Document section >>
━━━━━━━━━━━━━━━━━━━━━━━━━━━━━━

Significant news: two breakthroughs in interpretability, a subfield of AI Alignment, came out this week.

What is AI Alignment again? AI Alignment aims to align a superintelligence, or an AI that far outsmarts us across the board, to human values. This AI would be so powerful that it’s no longer possible to pull the plug if it misbehaves. It shouldn’t misbehave, however, since it’s acting according to our values. That’s the grand plan of AI Alignment.

A major problem with achieving AI Alignment was poor understanding of the inner workings of the leading AI models, Large Language Models (LLMs). These models have been described as ‘giant inscrutable matrices’. Because it could not be understood why LLMs give certain outputs, many researchers were afraid of ‘deceptive alignment’: an AI might act as if it were following our values, but in fact it would carry out other goals. Interpretability, however, aims to change this situation by making LLMs transparent. It is as if we are connecting an LLM to a lie detector.

In the first breakthrough (paper), Andy Zou et. al. identify LLM “brain regions” that correspond to an internal concept of truth. They then “control these to influence hallucinations, bias, harmfulness, and whether a LLM lies”, tweets Zou. “Much like brain scans such as PET and fMRI, we have devised a scanning technique called LAT to observe the brain activity of LLMs as they engage in processes related to concepts like truth and activities such as lying.”

Dan Hendycks, co-author of the paper and director of the Center for AI Safety (CAIS) which put out the much-quoted statement warning for AI-induced human extinction last spring, says he has “become less concerned about AIs lying to humans/rogue AIs”. His concern now focuses on other scenarios, such as bad actors who might produce bioweapons and the rapid replacement of people by AI. These worries are large enough by themselves, but it would still be a major change if what Hendrycks calls ‘rogue AIs’, or unaligned AIs that can take over, would be off the table. His thoughts are also relevant since he seems to have the ear of Rishi Sunak, UK PM and organizer of the AI Safety Summit.

The second breakthrough is announced by Anthropic: “The fact that most individual neurons are uninterpretable presents a serious roadblock to a mechanistic understanding of language models. We demonstrate a method for decomposing groups of neurons into interpretable features with the potential to move past that roadblock.” Some commentators herald this as “earth-shattering news” and even claim that “safe superintelligence is coming”, although most seem to agree this is vastly overoptimistic.

━━━━━━━━━━━━━━━━━━━━━━━━━━━━━━

Exercise instructions >>
A - Rewrite the interpretability article from "Dan Hendycks, co-author" to "AI Safety Summit.", substituting "chemical weapons" for "bioweapons".
B - In the interpretability article, what is the name of the scanning technique devised to observe the brain activity of LLMs?
Answer using only the interpretability article.

━━━━━━━━━━━━━━━━━━━━━━━━━━━━━━

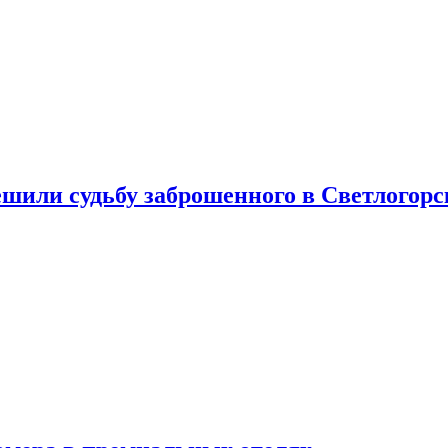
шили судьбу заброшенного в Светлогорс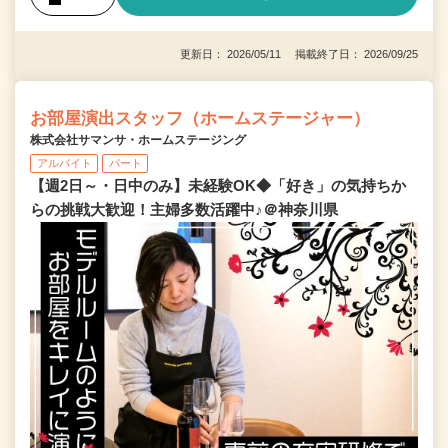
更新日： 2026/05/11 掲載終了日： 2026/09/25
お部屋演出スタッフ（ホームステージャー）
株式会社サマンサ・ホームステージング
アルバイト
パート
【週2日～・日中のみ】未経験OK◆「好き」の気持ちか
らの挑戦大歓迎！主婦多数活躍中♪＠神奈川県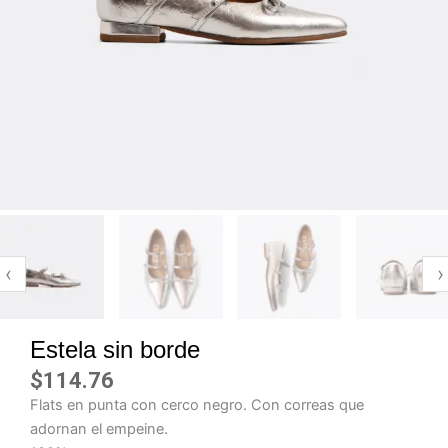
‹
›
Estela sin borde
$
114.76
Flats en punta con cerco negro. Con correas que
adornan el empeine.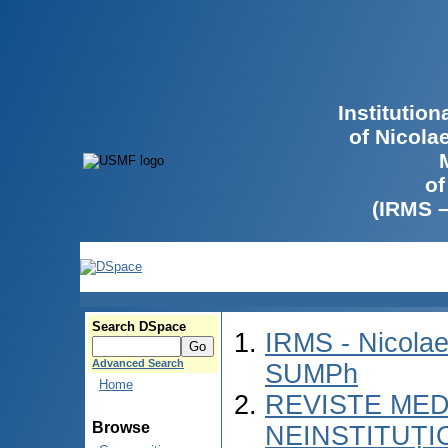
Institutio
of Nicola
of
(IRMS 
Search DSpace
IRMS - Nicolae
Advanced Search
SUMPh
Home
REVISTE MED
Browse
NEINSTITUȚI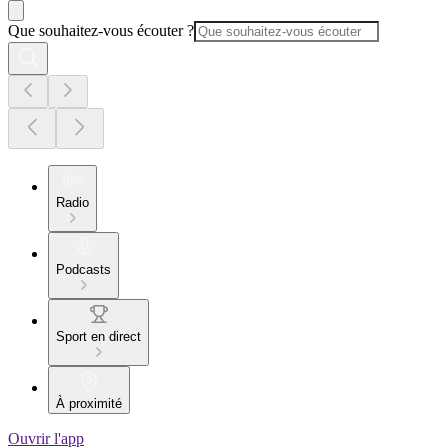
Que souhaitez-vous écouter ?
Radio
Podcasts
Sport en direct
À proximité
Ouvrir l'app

━━━━━━━━━━━━━━━━━━━━━━━━━━━━━━

Answers >>
A -
Dan Hendycks, co-author of the paper and director of the Center for AI Safety (CAIS) which put out the much-quoted statement warning for AI-induced human extinction last spring, says he has “become less concerned about AIs lying to humans/rogue AIs”. His concern now focuses on other scenarios, such as bad actors who might produce chemical weapons and the rapid replacement of people by AI. These worries are large enough by themselves, but it would still be a major change if what Hendrycks calls ‘rogue AIs’, or unaligned AIs that can take over, would be off the table. His thoughts are also relevant since he seems to have the ear of Rishi Sunak, UK PM and organizer of the AI Safety Summit.

B - LAT